Ma perché pochi accettano questo contatto? Il problema principale, considerata l’assenza di strade, è il trasporto della frutta dal luogo di raccolta al mercato. E così i contadini aderiscono all’illegalità, continuando la lavorazione della coca in pasta di coca che le organizzazioni criminali ritirano e raffinano in enormi capannoni adibiti a laboratori clandestini. I dati della White House Office of National Drug Control Policy riferiscono che la coltivazione di coca in Colombia è in continuo aumento. La capitale Bogotá non è direttamente coinvolta nella produzione o trasformazione della cocaina, ma ha un ruolo strategico come centro amministrativo e logistico. Al contrario, le città di Cali e Medellìn sono state sempre rivali nella produzione e nello smercio: Cali si è contraddistinta per i suoi collegamenti diretti alle aree rurali; Medellìn si è occupata della produzione ma anche dell’esportazione della cocaina in tutto il mondo.

Ogni giorno ragazzi di tutte le età in cerca di denaro, decidono di collaborare con associazioni a delinquere e vengono utilizzati come esche per fare i lavori più pericolosi ed ignobili, come fattorini o sicari, finendo spesso per perdere la vita.

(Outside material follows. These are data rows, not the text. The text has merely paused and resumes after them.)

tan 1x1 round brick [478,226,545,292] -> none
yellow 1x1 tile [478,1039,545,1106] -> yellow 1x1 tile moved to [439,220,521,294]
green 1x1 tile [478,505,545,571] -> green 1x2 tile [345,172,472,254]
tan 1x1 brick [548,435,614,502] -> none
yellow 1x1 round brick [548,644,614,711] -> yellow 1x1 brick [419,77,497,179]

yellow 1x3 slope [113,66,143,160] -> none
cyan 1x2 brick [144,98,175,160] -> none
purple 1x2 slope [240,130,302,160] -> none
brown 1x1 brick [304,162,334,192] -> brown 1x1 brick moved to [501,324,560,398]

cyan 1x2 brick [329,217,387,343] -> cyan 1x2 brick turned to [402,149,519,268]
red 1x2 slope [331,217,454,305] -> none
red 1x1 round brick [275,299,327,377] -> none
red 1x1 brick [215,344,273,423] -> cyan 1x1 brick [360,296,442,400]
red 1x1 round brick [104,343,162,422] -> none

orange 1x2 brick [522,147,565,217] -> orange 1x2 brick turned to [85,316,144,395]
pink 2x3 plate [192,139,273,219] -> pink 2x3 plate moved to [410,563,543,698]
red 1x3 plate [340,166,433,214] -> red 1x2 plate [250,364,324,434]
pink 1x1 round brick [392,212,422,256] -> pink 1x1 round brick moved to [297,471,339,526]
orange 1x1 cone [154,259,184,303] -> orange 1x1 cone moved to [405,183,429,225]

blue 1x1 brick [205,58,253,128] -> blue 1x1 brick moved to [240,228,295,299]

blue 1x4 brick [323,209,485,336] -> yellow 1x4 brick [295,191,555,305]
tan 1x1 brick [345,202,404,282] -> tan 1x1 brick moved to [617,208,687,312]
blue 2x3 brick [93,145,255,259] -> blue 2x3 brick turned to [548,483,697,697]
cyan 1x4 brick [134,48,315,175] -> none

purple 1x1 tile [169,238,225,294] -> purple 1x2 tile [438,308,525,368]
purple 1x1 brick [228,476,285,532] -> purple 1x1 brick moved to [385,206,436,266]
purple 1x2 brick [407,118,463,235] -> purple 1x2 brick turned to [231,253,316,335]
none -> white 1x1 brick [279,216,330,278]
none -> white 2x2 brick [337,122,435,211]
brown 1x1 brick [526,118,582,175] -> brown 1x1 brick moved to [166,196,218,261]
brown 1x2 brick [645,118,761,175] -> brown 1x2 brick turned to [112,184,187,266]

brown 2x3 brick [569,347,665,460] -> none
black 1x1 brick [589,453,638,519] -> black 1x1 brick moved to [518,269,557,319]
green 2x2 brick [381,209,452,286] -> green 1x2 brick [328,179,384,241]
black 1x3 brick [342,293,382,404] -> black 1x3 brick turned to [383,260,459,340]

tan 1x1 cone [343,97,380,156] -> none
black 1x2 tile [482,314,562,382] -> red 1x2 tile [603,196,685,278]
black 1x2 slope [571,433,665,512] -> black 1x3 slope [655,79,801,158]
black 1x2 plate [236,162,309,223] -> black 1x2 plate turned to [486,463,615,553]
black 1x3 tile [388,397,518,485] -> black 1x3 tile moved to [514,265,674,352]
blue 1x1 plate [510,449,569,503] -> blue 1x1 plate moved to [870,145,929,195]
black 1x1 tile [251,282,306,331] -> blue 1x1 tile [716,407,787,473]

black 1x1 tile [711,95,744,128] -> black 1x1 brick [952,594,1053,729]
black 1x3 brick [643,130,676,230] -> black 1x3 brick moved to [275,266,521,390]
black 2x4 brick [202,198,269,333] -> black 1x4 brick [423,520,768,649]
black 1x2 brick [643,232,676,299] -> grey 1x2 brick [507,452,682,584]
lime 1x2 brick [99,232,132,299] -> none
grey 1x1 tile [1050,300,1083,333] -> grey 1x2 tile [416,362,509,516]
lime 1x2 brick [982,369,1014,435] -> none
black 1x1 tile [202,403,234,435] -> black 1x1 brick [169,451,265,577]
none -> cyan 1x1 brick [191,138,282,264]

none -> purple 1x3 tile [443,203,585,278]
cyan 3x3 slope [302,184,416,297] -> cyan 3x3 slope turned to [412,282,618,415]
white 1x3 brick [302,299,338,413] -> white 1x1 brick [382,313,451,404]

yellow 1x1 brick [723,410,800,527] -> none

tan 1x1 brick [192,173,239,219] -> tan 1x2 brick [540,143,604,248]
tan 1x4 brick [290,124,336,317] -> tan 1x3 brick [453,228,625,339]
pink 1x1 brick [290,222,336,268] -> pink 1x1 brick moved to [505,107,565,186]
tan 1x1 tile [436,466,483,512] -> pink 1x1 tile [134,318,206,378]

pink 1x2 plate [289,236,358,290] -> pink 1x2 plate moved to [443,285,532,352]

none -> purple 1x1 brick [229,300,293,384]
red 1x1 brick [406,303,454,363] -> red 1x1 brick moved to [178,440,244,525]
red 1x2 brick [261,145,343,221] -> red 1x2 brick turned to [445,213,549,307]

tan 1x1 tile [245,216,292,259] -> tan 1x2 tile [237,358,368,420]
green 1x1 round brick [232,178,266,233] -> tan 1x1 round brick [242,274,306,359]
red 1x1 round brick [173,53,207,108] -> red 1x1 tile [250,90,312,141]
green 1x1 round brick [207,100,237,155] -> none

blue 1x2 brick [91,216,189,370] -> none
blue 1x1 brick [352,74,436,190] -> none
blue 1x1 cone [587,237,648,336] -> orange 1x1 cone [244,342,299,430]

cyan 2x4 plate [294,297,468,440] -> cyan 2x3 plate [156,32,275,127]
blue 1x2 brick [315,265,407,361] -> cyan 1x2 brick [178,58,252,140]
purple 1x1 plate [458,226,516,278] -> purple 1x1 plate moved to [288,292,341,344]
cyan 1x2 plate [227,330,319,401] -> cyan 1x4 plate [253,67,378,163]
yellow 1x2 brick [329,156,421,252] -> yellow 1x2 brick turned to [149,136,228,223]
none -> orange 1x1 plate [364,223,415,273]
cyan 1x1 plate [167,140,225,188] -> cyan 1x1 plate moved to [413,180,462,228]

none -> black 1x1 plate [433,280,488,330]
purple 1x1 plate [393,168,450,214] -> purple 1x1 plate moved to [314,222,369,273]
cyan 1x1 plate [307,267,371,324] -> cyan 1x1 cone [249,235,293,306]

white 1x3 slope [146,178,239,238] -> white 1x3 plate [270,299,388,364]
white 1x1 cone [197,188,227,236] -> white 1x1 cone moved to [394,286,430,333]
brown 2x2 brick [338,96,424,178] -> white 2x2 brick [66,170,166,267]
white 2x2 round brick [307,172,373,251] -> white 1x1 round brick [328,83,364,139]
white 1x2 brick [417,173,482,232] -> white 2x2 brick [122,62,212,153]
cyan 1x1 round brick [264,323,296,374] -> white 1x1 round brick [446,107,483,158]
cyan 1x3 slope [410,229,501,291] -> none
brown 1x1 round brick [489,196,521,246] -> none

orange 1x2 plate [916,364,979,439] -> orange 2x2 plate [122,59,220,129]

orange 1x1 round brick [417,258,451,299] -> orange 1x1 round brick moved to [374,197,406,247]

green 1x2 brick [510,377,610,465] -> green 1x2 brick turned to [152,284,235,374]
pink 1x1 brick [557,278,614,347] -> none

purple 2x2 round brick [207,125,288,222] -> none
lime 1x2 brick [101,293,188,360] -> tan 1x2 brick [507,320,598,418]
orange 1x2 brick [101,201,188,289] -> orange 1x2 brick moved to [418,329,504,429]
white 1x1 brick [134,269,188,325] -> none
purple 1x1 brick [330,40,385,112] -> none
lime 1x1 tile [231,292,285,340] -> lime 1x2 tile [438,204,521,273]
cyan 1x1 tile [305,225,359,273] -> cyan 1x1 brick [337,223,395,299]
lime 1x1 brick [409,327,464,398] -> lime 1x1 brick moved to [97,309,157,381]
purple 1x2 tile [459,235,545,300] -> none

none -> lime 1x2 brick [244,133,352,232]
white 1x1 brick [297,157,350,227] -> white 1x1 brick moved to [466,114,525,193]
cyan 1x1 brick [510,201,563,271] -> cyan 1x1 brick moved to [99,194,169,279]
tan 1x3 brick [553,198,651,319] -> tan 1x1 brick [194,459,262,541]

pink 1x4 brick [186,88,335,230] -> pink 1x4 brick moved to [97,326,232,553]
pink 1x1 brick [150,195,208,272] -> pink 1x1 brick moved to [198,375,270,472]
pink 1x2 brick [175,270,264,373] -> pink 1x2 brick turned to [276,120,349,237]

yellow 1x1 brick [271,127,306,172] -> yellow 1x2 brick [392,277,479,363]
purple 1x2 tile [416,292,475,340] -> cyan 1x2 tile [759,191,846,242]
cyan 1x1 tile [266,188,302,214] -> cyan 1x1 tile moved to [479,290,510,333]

L’artista colombiano Fernando Botero (1932 – 2023) ha contribuito alla lotta contro la violenza e la brutalità, criticando la corruzione e rappresentando la sofferenza del suo popolo: un’opera particolarmente caratteristica è “El secuestro” che rappresenta una scena di prigionia. Nella tela le vittime aspettano la liberazione dai narcotrafficanti. Botero scuote la coscienza dello spettatore e lo induce a riflettere sulle sofferenze delle vittime in un Paese intrappolato tra violenza e corruzione. Il narcotraffico in Colombia, tuttavia, non potrà mai cancellare la forza di un popolo resiliente che, tra il caos sociale, continua a sognare, a lottare e a sperare in un futuro dove la libertà e la pace siano più forti di ogni droga, ogni traffico, e ogni ombra che ha oscurato la sua terra.